The factory is turning out A5s.

One handling characteristic that new pilots may find annoying is hard surface taxiing. To make the A5 spin-resistant, Icon gave the light sport a big vertical stabilizer. In flight, the big tail keeps the airplane decently coordinated even with sloppy rudder use. On the ground, the big tail and free-castering nosewheel make the A5 eager to weathervane. Pilots who have flown the free-castering Cirrus or Diamond aircraft won’t find it particularly bothersome, but most everyone else will need to adjust to using a high power setting and differential braking to keep the A5 on the yellow line around tight downwind turns. Icon says nose gear on the production aircraft will have easier ground handling, so if I get invited back to fly the final production aircraft, we’ll report back on the changes.

I came to Icon to answer why the press who have flown the plane think it’s so good. I left thinking there was a different question needing an answer. “At what is it good?” It’s not better or worse than something like a Cirrus or even a Carbon Cub on floats. CEO Kirk Hawkins is adamant that this is a totally different type of machine. Like the first dirt bikes presented to the motorcycle world or snowboards to the skiing world, the A5 is of a different breed, says Hawkins. Asking whether the A5 is a good airplane is like comparing a jet ski to fishing boats. It’s not a good fishing boat, but that misses the point.

Whether you’ll like the A5 comes down to your reason for flying. If you fly as a way to travel with your family between distant airports, the A5 is terrible. As a way to get out of town for the long weekend, fly low over the water, then camp by the lake, particularly for a seaplane newbie, it’s without peer.

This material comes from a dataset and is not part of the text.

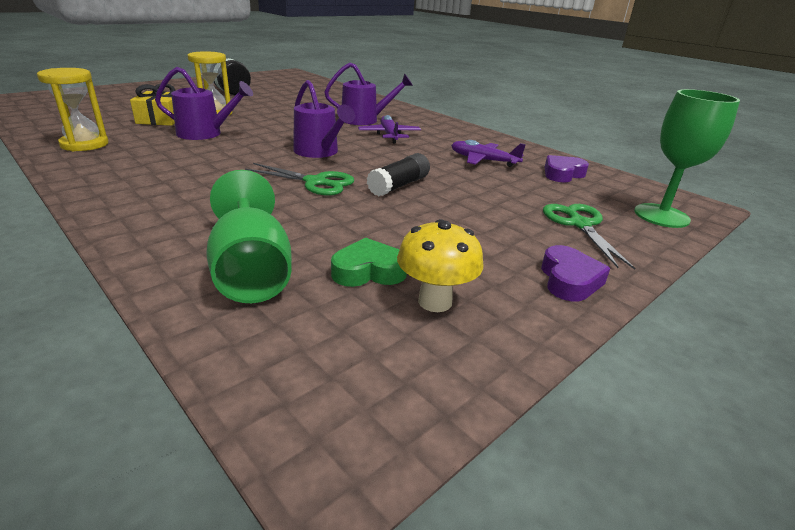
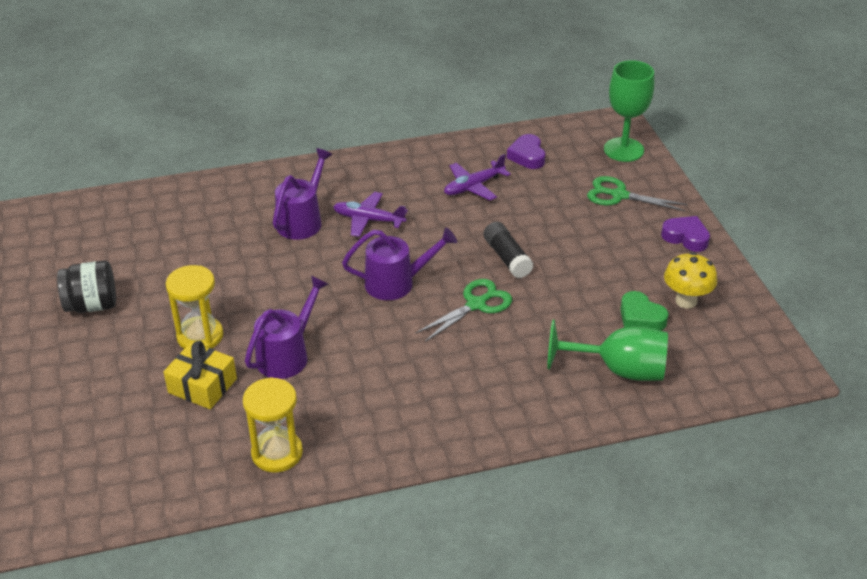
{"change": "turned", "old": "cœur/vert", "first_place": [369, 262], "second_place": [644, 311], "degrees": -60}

Icon's Kirk Hawkins and Consumer Delight

It’s hard to understand the A5—or its production delays—without some understanding of Icon’s CEO, Kirk Hawkins. My first afternoon at Icon, I spent an hour with Derek Tam-Scott, Icon’s Head of Communications. Tam-Scott has been with the company since 2011. “Kirk doesn’t really believe in the 80/20 rule,” Tam-Scott told me. Hawkins is a former F-16 pilot, Stanford Business School graduate, and makes no apologies for a culture of aggressive goals and expectations. “Every start-up worth a damn is aggressive,” says Hawkins. If something can be improved, Hawkins wants it done.

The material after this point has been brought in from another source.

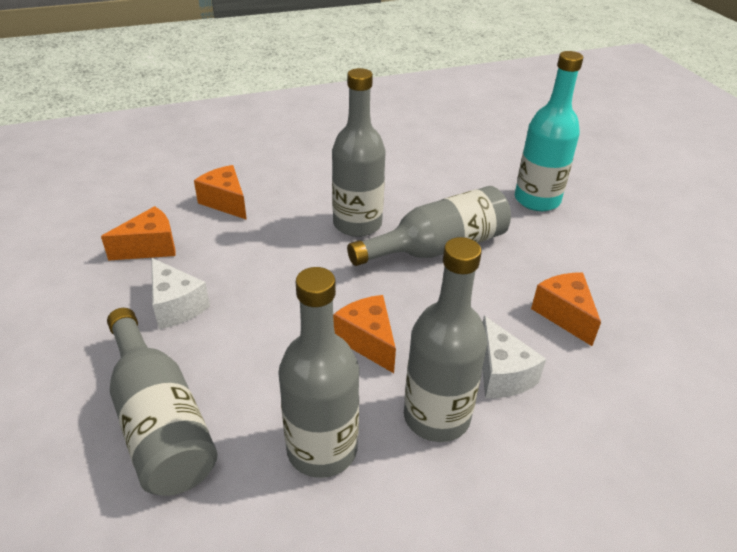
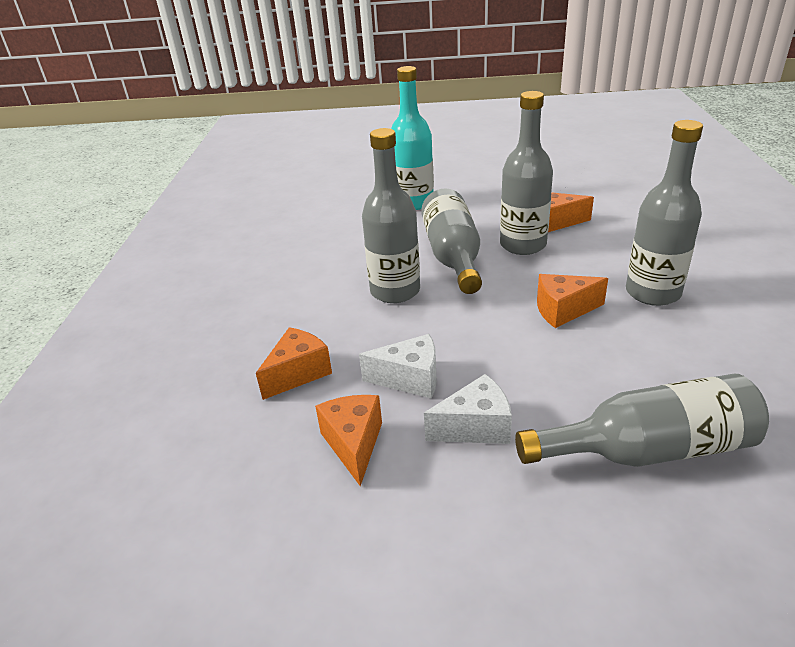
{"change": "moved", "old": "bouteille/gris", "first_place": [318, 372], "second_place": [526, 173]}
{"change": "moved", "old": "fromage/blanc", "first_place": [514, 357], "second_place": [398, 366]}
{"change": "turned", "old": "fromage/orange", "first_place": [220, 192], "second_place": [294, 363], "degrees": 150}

Quick release tie-down rings.

For example, the tie down rings on the A5 are fitted with a quick release pin that mates to a receptacle on the wing, so they’re removable when not in use. It probably costs 50 times as much as the cast steel tie-down ring you’re used to, but it does make for a more elegant airplane. Most any cost-benefit analysis would point to the cast steel tie-down, but that’s not how the A5 was built.

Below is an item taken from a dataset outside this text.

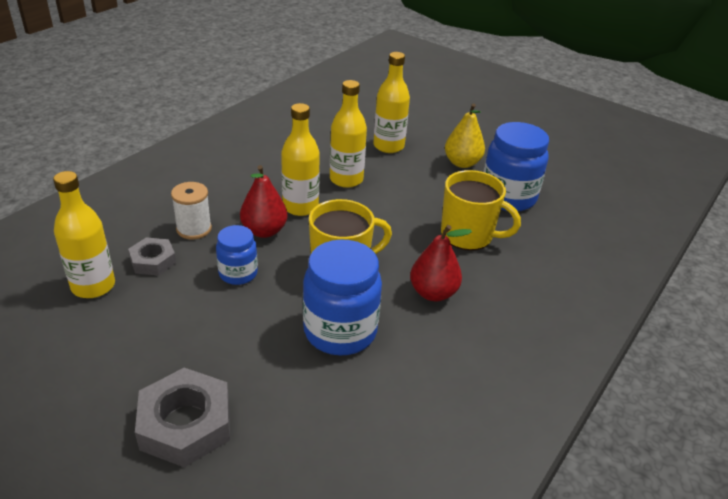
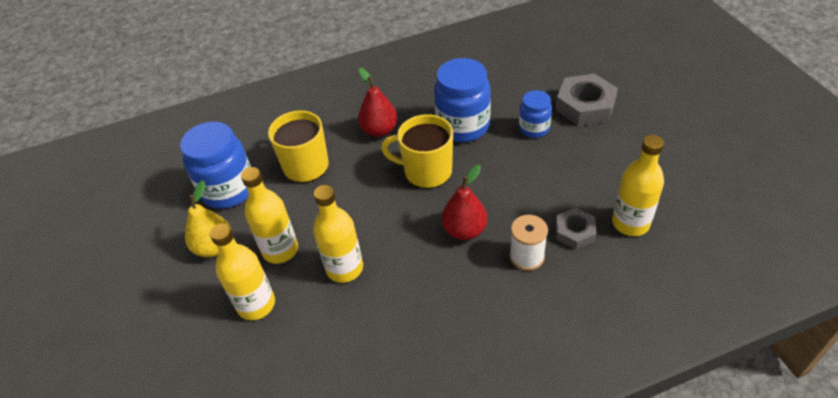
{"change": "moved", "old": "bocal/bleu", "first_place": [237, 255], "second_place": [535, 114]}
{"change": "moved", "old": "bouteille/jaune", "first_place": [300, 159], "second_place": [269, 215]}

There’s a term in the consumer research field to describe when a customer gets their hands on a product for which they have positive expectations and those expectations are exceeded—consumer delight. “It’s not any one thing with this airplane. It’s the high density of thought that went into this product,” says Tam-Scott. Icon’s engineers and designers have put a staggering amount of time and energy into making the A5 equal parts airplane and objet d’arte. It’s a good-looking airplane, and that matters. The A5 is meant to be a toy, so design that evokes an emotional response is a must-have design criterion.

If you really put the hammer down, the A5 can get up to about 90 knots. It is not meant to go far, fast or carry much load. If that’s what you need, Icon will happily give you the number for your local Cirrus dealer—or Southwest Airlines. The A5 was designed for fun—and to qualify as a light-sport aircraft, which it barely did by getting a waiver to increase its maximum takeoff weight. There are other new airplanes designed principally for fun, mostly other light sports, but in comparison to the A5, they sometimes feel like really nice kitplanes.